Por: Raúl Gómez Miguel
El 22 de julio de 2008 murió mi madre y, según la tradición de mis ancestros, no le corresponde este año visitar la casa ni recibir la ofrenda. Por tanto además de huérfano también estaré solo meditando las cargas morales que proceden.
Por razones propias y ajenas, mi madre y yo nunca pudimos establecer un contacto normal de familia y a nuestro modo cumplimos roles y luego cada cual tomó su camino para no volver, para no dar explicaciones.
De tiempo en tiempo, doña Flora y yo nos hablábamos por teléfono para terminar peleando o asegurando que estábamos bien. A los dos nos pesaba encontrarnos y al final expresábamos lo inmediato: dinero, salud y suerte.
A principios de año, tuve la pérdida irreparable de uno de mis maestros de vida. Don Enrique Loubet Jr. Su deceso mezclado con una crisis emocional típica de la mediana edad me empujaron a cerrar círculos que durante años mantuve abiertos. Busqué, encontré y hablé con personas importantes en mi existencia y aclaré los sentimientos que me movieron a ellas y empecé a explicarme a mí mismo. Fue duro y literalmente descendí al infierno para dejar de culparme por los fracasos de otros e insistir en la infelicidad que produje a hombres y mujeres que nunca se la merecieron.
Una mañana, después de casi dos años de no habernos visto, fui a visitar a mi madre. La vi convertida en una viejecita tranquila y conforme con el olvido que la rodeaba. Hablamos de todo y me confesó cosas que ni siquiera sospechaba.
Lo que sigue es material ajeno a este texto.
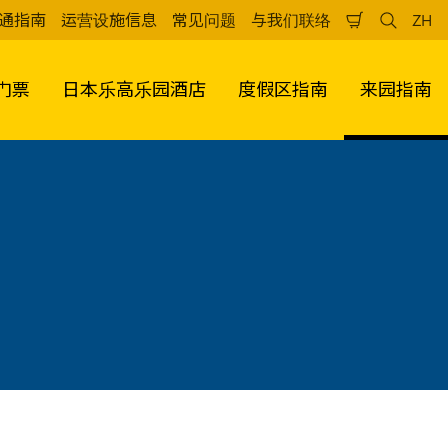
通指南
运营设施信息
常见问题
与我们联络
ZH
购
检
中
物
索
文
车
（
门票
日本乐高乐园酒店
度假区指南
来园指南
Le pedí perdón por no haber sido el hijo que debí ser, y ella, a su vez, se disculpó por no haber estado a la altura de la maternidad. Hicimos las paces y reiniciamos una cercanía.
Unas semanas más tarde Flora Gómez Miguel, mi madre, dejó de existir.
Mi abuela, Petra Miguel, encomendó a los familiares con los que vivía que mi madre tuviera un velorio al estilo de nuestro pueblo. El cadáver se veló en casa, se montó la cruz, se rezaron los nueve días y se levantó la cruz. Seguí paso a paso la creencia oaxaqueña. Estuvieron el canto, la comida, la bebida y el recuerdo. Por unas horas me fundí a la raíz de la tierra y Magdalena Yodocono se trasladó a Ciudad Neza, y todas las almas de nuestros muertos vinieron a darle la bienvenida a la de mi madre.
Y no faltó la reminiscencia prehispánica. Una de mis primas introdujo en el ataúd un refresco de la marca favorita de mi madre.
En el panteón las cosas no fueron diferentes a las consabidas reacciones de la querencia y el adiós. Un dúo seudo norteño cantó a grito pelado las canciones indispensables hasta culminar con “Amor eterno” del divo de Juárez. Recibí pocas condolencias, pero me dio gusto que el cuerpo de mi madre descansará cerca de los suyos.
Tarde varios días en comprender el fallecimiento de Doña Flora y, cuando lo hice, el mundo se volvió un poco más vacío. Soy lo último de dos sangres que me nutren y me dividen.
Por eso, el año entrante en que vuelvan los muertos, sencillamente me fijaré en la columna luminosa que integrarán y buscaré a Doña Flora, que será joven, bella y sonriente, y si tengo suerte, puede que hasta me dé su bendición.